Dans un pays comme le nôtre, la perception de l’autre, à partir de particularités ethniques, est à proprement parler, scientifiquement parlant, une incongruité, un cas surprenant de conduite suicidaire, sur un chemin semé d’alibis, et de conduites évasives. Mais les dégâts, sur le regardant et sur le regardé, sur le locuteur, les interlocuteurs, sur la ou les victimes, sont, eux, bien réels. On comprendra, après ces cinquante années de violences quasi-continues, la profonde préoccupation causée par une obstination à répéter des slogans racistes qui servirent de fondement à la société esclavagiste. Serions-nous toujours en 1840 ? Sommes-nous condamnés à moudre un grain, déchet d’une période archaïque ? Les signes de cette obstination aveugle se répètent devant nous, cachant une maladive xénophobie sous le voile d’une bataille contre la globalisation et une soi-disant politique néolibérale.

Car, de deux choses l’une : ou bien on accepte le débat démocratique, puisqu’il faut vivre ensemble, on accepte une société démocratique comme théorème de départ, ou bien on s’enfile aveuglément dans un corridor de violence, vers un suicide collectif. Le pire est que ce sont des jeunes que l’on envoie dans une manifestation des « ennemis du peuple » faire leur noviciat de conduite talibanesque avec des petits bouts de papier où sont imprimés les slogans à marteler.
Un sociologue, professeur universitaire, militant de gauche connu et bien au courant des problèmes de la Caraïbe pluraliste, opine que les incidents à la faculté de Médecine viennent d’un complot pour revenir à « la situation d’avant 1946 » (sic). Un autre professeur universitaire a diffusé, après la violence exercée contre le local de Fokal à l’avenue Christophe, un texte vitriolique pour justifier, si l’on comprend bien, les jets de pierre, les vitres brisées et les insultes. À Montréal, une auteure, Alexandra Philotecte, le 7 juin dernier, a refusé le prix que devait lui remettre l’organisation « Complexe Christina » « lorsqu’un des membres lui a demandé au moment de la réception si elle était bien haïtienne et si ses parents étaient ‘pure laine’ »(sic). Écrans Noirs, une organisation de Yaoundé, capitale du Cameroun, a répondu pour nous, décernant un premier prix au film de Arnold Antonin, « Jacques Roumain : La passion d’un pays. » Voici une leçon qui nous vient de loin.

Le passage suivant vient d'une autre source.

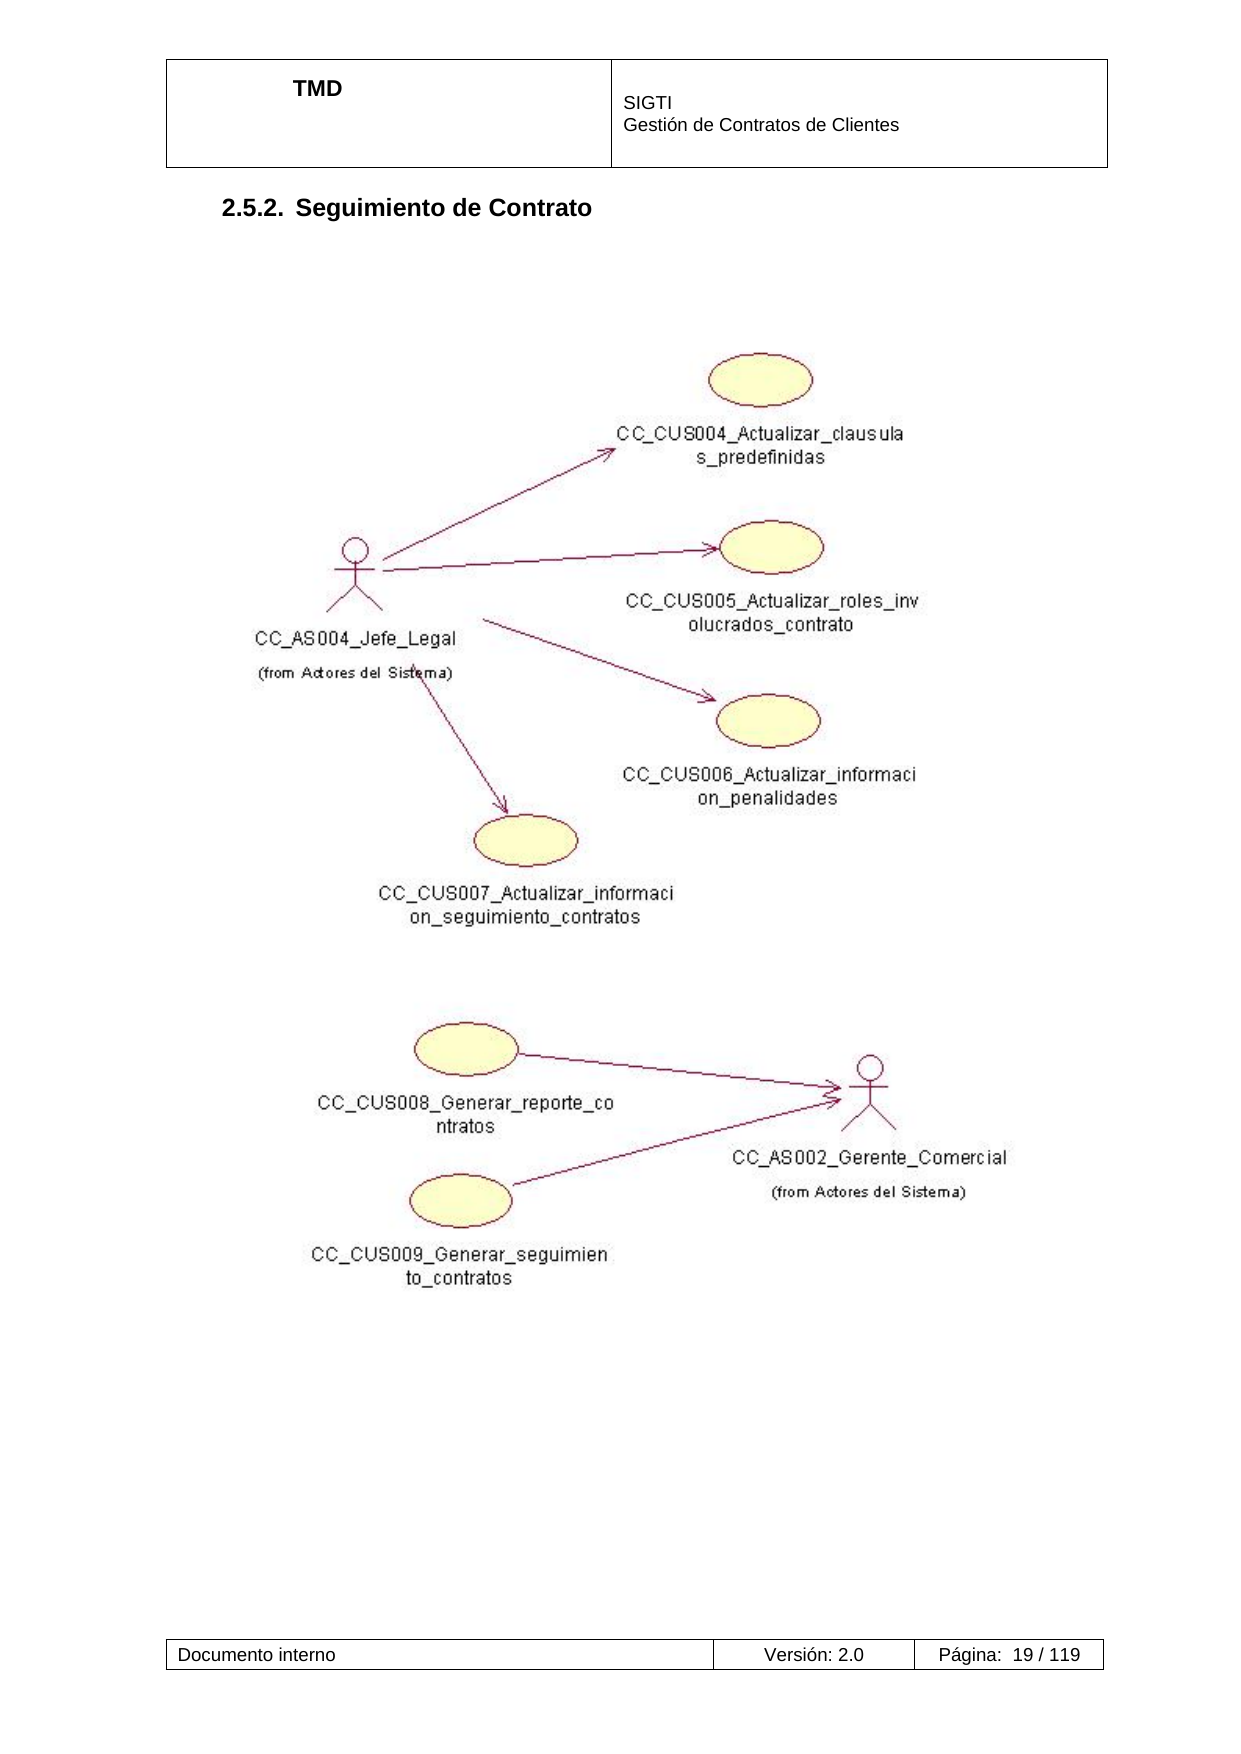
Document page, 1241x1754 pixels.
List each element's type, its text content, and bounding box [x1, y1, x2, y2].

Par contre, ici, chez nous, le négativisme et les agressions de tout genre continuent à creuser la division. Ce sont là manifestations d’un délire politique que l’on croyait surmontée. Il ne faut pas sous-estimer le retour au même qui caractérise la démarche circulaire de certains prophètes. Ils annoncent le futur en remuant le remugle d’un passé colonial et s’imaginent, sans problème aucun, dans la peau et les défroques de héros réincarnés. Bouclés dans le passé et l’imaginaire, nous semblons avoir perdu pour le moment les clés du futur, donc du présent, les chemins de notre propre globalité.

Pourtant, tout près de nous, dans la rue et hors de rue, dedans et dehors, en haut et en bas, des initiatives sont prises, des plans sont élaborés, des projets s’initient, des hommes et des femmes de tout âge et de toute condition s’interrogent et parlent. Au milieu du tumulte des phraseurs, nous percevons ces signaux positifs. Ils semblent permettre d’augurer un réveil général d’une nation au moment où le monde entier revit, ces jours-ci, avec quel étonnement, la marche sur la lune de l’homme prométhéen.